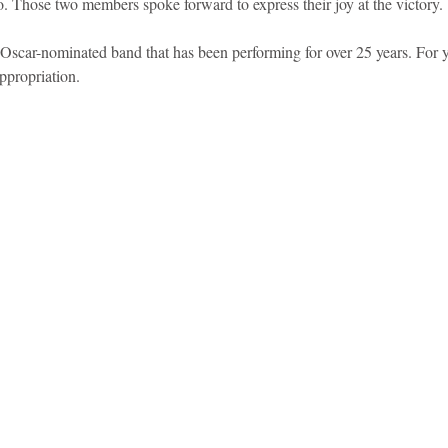
o. Those two members spoke forward to express their joy at the victory.
Oscar-nominated band that has been performing for over 25 years. For y
ppropriation.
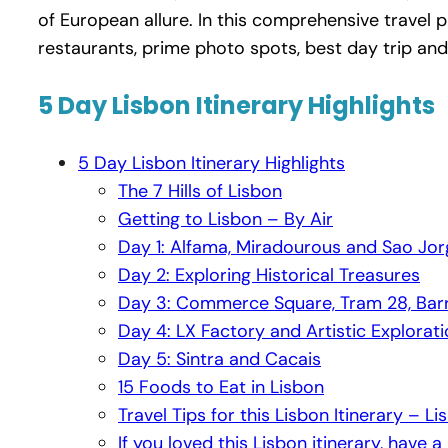
of European allure. In this comprehensive travel 
restaurants, prime photo spots, best day trip and
5 Day Lisbon Itinerary Highlights
5 Day Lisbon Itinerary Highlights
The 7 Hills of Lisbon
Getting to Lisbon – By Air
Day 1: Alfama, Miradourous and Sao Jor
Day 2: Exploring Historical Treasures
Day 3: Commerce Square, Tram 28, Barri
Day 4: LX Factory and Artistic Explorat
Day 5: Sintra and Cacais
15 Foods to Eat in Lisbon
Travel Tips for this Lisbon Itinerary – L
If you loved this Lisbon itinerary, have a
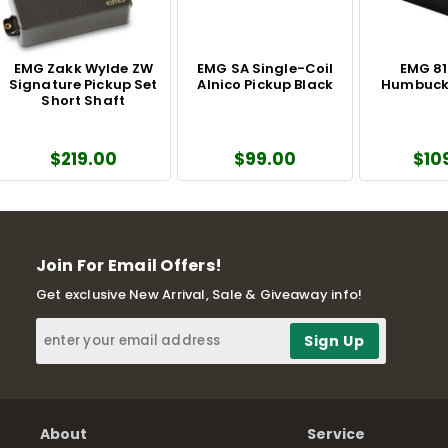
EMG Zakk Wylde ZW
EMG SA Single-Coil
EMG 81
Signature Pickup Set
Alnico Pickup Black
Humbucke
Short Shaft
$219.00
$99.00
$10
Join For Email Offers!
Get exclusive New Arrival, Sale & Giveaway info!
About
Service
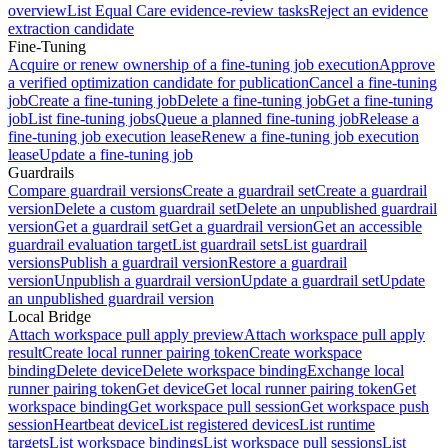
overview
List Equal Care evidence-review tasks
Reject an evidence
extraction candidate
Fine-Tuning
Acquire or renew ownership of a fine-tuning job execution
Approve
a verified optimization candidate for publication
Cancel a fine-tuning
job
Create a fine-tuning job
Delete a fine-tuning job
Get a fine-tuning
job
List fine-tuning jobs
Queue a planned fine-tuning job
Release a
fine-tuning job execution lease
Renew a fine-tuning job execution
lease
Update a fine-tuning job
Guardrails
Compare guardrail versions
Create a guardrail set
Create a guardrail
version
Delete a custom guardrail set
Delete an unpublished guardrail
version
Get a guardrail set
Get a guardrail version
Get an accessible
guardrail evaluation target
List guardrail sets
List guardrail
versions
Publish a guardrail version
Restore a guardrail
version
Unpublish a guardrail version
Update a guardrail set
Update
an unpublished guardrail version
Local Bridge
Attach workspace pull apply preview
Attach workspace pull apply
result
Create local runner pairing token
Create workspace
binding
Delete device
Delete workspace binding
Exchange local
runner pairing token
Get device
Get local runner pairing token
Get
workspace binding
Get workspace pull session
Get workspace push
session
Heartbeat device
List registered devices
List runtime
targets
List workspace bindings
List workspace pull sessions
List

== ACTIVITY ==
Only an exact copy of the lines from the top of the entries through the line with "Local Bridge", both included, should be given, with all pictures omitted.

== OUTPUT FOR THIS TASK ==
o. Those two members spoke forward to express their joy at the victory.
Oscar-nominated band that has been performing for over 25 years. For y
ppropriation.
of European allure. In this comprehensive travel 
restaurants, prime photo spots, best day trip and
5 Day Lisbon Itinerary Highlights
5 Day Lisbon Itinerary Highlights
The 7 Hills of Lisbon
Getting to Lisbon – By Air
Day 1: Alfama, Miradourous and Sao Jor
Day 2: Exploring Historical Treasures
Day 3: Commerce Square, Tram 28, Barri
Day 4: LX Factory and Artistic Explorat
Day 5: Sintra and Cacais
15 Foods to Eat in Lisbon
Travel Tips for this Lisbon Itinerary – L
If you loved this Lisbon itinerary, have a
EMG Zakk Wylde ZW
EMG SA Single-Coil
EMG 81
Signature Pickup Set
Alnico Pickup Black
Humbucke
Short Shaft
$219.00
$99.00
$10
Join For Email Offers!
Get exclusive New Arrival, Sale & Giveaway info!
About
Service
overview
List Equal Care evidence-review tasks
Reject an evidence
extraction candidate
Fine-Tuning
Acquire or renew ownership of a fine-tuning job execution
Approve
a verified optimization candidate for publication
Cancel a fine-tuning
job
Create a fine-tuning job
Delete a fine-tuning job
Get a fine-tuning
job
List fine-tuning jobs
Queue a planned fine-tuning job
Release a
fine-tuning job execution lease
Renew a fine-tuning job execution
lease
Update a fine-tuning job
Guardrails
Compare guardrail versions
Create a guardrail set
Create a guardrail
version
Delete a custom guardrail set
Delete an unpublished guardrail
version
Get a guardrail set
Get a guardrail version
Get an accessible
guardrail evaluation target
List guardrail sets
List guardrail
versions
Publish a guardrail version
Restore a guardrail
version
Unpublish a guardrail version
Update a guardrail set
Update
an unpublished guardrail version
Local Bridge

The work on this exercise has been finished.